Stored data entries:
+ + + +
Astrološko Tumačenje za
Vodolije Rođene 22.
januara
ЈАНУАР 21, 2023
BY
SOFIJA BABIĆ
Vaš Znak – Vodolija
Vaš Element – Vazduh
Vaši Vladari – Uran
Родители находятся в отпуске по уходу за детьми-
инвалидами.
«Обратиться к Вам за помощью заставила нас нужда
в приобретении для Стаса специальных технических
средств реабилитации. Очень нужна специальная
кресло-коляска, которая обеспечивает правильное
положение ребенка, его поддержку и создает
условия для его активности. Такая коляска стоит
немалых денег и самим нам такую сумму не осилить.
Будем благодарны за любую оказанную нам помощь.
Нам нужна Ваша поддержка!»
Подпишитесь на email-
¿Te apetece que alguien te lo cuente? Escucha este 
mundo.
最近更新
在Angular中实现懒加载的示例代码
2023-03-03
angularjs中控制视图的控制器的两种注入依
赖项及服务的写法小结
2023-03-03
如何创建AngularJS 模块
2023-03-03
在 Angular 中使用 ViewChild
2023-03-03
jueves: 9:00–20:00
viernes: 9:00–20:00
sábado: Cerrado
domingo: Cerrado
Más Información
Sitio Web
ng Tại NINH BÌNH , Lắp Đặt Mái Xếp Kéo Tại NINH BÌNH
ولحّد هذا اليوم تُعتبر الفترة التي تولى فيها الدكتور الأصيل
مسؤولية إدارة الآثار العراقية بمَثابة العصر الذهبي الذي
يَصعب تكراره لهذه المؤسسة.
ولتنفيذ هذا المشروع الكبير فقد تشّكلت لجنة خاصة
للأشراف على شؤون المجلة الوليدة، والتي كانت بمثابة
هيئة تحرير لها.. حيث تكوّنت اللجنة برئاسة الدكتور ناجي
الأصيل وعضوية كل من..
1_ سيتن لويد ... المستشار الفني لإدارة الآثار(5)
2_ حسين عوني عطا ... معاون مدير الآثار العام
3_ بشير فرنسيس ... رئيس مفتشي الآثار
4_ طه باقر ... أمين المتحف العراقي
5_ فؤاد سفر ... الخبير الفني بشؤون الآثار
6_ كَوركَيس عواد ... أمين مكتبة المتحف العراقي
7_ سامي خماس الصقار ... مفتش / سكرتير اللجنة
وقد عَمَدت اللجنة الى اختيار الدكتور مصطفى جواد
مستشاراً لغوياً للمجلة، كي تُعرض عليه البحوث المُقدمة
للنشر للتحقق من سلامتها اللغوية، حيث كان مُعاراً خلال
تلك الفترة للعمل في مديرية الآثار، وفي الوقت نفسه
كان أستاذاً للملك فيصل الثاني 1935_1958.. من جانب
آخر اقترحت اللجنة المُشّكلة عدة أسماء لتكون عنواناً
+ + + +
• [TASK DIRECTIONS]
Give every line of text in the rows above as a JSON list of strings, one string per line, with blank lines left out.

• [ANSWER BOX]
[
  "Astrološko Tumačenje za",
  "Vodolije Rođene 22.",
  "januara",
  "ЈАНУАР 21, 2023",
  "BY",
  "SOFIJA BABIĆ",
  "Vaš Znak – Vodolija",
  "Vaš Element – Vazduh",
  "Vaši Vladari – Uran",
  "Родители находятся в отпуске по уходу за детьми-",
  "инвалидами.",
  "«Обратиться к Вам за помощью заставила нас нужда",
  "в приобретении для Стаса специальных технических",
  "средств реабилитации. Очень нужна специальная",
  "кресло-коляска, которая обеспечивает правильное",
  "положение ребенка, его поддержку и создает",
  "условия для его активности. Такая коляска стоит",
  "немалых денег и самим нам такую сумму не осилить.",
  "Будем благодарны за любую оказанную нам помощь.",
  "Нам нужна Ваша поддержка!»",
  "Подпишитесь на email-",
  "¿Te apetece que alguien te lo cuente? Escucha este ",
  "mundo.",
  "最近更新",
  "在Angular中实现懒加载的示例代码",
  "2023-03-03",
  "angularjs中控制视图的控制器的两种注入依",
  "赖项及服务的写法小结",
  "2023-03-03",
  "如何创建AngularJS 模块",
  "2023-03-03",
  "在 Angular 中使用 ViewChild",
  "2023-03-03",
  "jueves: 9:00–20:00",
  "viernes: 9:00–20:00",
  "sábado: Cerrado",
  "domingo: Cerrado",
  "Más Información",
  "Sitio Web",
  "ng Tại NINH BÌNH , Lắp Đặt Mái Xếp Kéo Tại NINH BÌNH",
  "ولحّد هذا اليوم تُعتبر الفترة التي تولى فيها الدكتور الأصيل",
  "مسؤولية إدارة الآثار العراقية بمَثابة العصر الذهبي الذي",
  "يَصعب تكراره لهذه المؤسسة.",
  "ولتنفيذ هذا المشروع الكبير فقد تشّكلت لجنة خاصة",
  "للأشراف على شؤون المجلة الوليدة، والتي كانت بمثابة",
  "هيئة تحرير لها.. حيث تكوّنت اللجنة برئاسة الدكتور ناجي",
  "الأصيل وعضوية كل من..",
  "1_ سيتن لويد ... المستشار الفني لإدارة الآثار(5)",
  "2_ حسين عوني عطا ... معاون مدير الآثار العام",
  "3_ بشير فرنسيس ... رئيس مفتشي الآثار",
  "4_ طه باقر ... أمين المتحف العراقي",
  "5_ فؤاد سفر ... الخبير الفني بشؤون الآثار",
  "6_ كَوركَيس عواد ... أمين مكتبة المتحف العراقي",
  "7_ سامي خماس الصقار ... مفتش / سكرتير اللجنة",
  "وقد عَمَدت اللجنة الى اختيار الدكتور مصطفى جواد",
  "مستشاراً لغوياً للمجلة، كي تُعرض عليه البحوث المُقدمة",
  "للنشر للتحقق من سلامتها اللغوية، حيث كان مُعاراً خلال",
  "تلك الفترة للعمل في مديرية الآثار، وفي الوقت نفسه",
  "كان أستاذاً للملك فيصل الثاني 1935_1958.. من جانب",
  "آخر اقترحت اللجنة المُشّكلة عدة أسماء لتكون عنواناً"
]